Stated task:
Rewrite the records below, replacing "scientific name" with "binomial" wherever it appears and leaving every other line unchanged.

Rows:

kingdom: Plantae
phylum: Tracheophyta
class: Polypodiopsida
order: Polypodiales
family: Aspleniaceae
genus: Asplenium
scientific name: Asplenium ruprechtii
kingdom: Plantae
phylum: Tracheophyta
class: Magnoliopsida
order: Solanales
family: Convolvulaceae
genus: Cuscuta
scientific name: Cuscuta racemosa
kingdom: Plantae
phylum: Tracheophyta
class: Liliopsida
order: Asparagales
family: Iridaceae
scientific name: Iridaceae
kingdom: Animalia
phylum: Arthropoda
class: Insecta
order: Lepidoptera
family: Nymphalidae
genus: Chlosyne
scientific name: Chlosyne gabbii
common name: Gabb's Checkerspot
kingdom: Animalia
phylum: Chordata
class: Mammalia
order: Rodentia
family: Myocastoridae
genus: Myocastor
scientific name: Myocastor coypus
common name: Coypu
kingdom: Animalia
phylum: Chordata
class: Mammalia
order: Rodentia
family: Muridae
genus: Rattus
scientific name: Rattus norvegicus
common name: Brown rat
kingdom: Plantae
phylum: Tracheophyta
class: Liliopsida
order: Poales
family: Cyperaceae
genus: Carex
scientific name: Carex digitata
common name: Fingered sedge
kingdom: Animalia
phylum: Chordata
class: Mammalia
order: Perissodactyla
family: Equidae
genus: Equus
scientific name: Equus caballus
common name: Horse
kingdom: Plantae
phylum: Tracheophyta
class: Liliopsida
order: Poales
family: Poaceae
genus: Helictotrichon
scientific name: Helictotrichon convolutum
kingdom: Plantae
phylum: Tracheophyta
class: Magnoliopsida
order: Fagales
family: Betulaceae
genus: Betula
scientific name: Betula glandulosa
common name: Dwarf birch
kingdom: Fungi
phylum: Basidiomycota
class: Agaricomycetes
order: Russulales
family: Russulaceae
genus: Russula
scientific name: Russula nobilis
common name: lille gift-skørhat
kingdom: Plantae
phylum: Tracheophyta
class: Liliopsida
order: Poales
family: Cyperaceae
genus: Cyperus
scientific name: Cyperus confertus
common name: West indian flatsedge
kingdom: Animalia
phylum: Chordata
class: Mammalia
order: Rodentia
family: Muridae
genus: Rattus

Finished exercise:
kingdom: Plantae
phylum: Tracheophyta
class: Polypodiopsida
order: Polypodiales
family: Aspleniaceae
genus: Asplenium
binomial: Asplenium ruprechtii
kingdom: Plantae
phylum: Tracheophyta
class: Magnoliopsida
order: Solanales
family: Convolvulaceae
genus: Cuscuta
binomial: Cuscuta racemosa
kingdom: Plantae
phylum: Tracheophyta
class: Liliopsida
order: Asparagales
family: Iridaceae
binomial: Iridaceae
kingdom: Animalia
phylum: Arthropoda
class: Insecta
order: Lepidoptera
family: Nymphalidae
genus: Chlosyne
binomial: Chlosyne gabbii
common name: Gabb's Checkerspot
kingdom: Animalia
phylum: Chordata
class: Mammalia
order: Rodentia
family: Myocastoridae
genus: Myocastor
binomial: Myocastor coypus
common name: Coypu
kingdom: Animalia
phylum: Chordata
class: Mammalia
order: Rodentia
family: Muridae
genus: Rattus
binomial: Rattus norvegicus
common name: Brown rat
kingdom: Plantae
phylum: Tracheophyta
class: Liliopsida
order: Poales
family: Cyperaceae
genus: Carex
binomial: Carex digitata
common name: Fingered sedge
kingdom: Animalia
phylum: Chordata
class: Mammalia
order: Perissodactyla
family: Equidae
genus: Equus
binomial: Equus caballus
common name: Horse
kingdom: Plantae
phylum: Tracheophyta
class: Liliopsida
order: Poales
family: Poaceae
genus: Helictotrichon
binomial: Helictotrichon convolutum
kingdom: Plantae
phylum: Tracheophyta
class: Magnoliopsida
order: Fagales
family: Betulaceae
genus: Betula
binomial: Betula glandulosa
common name: Dwarf birch
kingdom: Fungi
phylum: Basidiomycota
class: Agaricomycetes
order: Russulales
family: Russulaceae
genus: Russula
binomial: Russula nobilis
common name: lille gift-skørhat
kingdom: Plantae
phylum: Tracheophyta
class: Liliopsida
order: Poales
family: Cyperaceae
genus: Cyperus
binomial: Cyperus confertus
common name: West indian flatsedge
kingdom: Animalia
phylum: Chordata
class: Mammalia
order: Rodentia
family: Muridae
genus: Rattus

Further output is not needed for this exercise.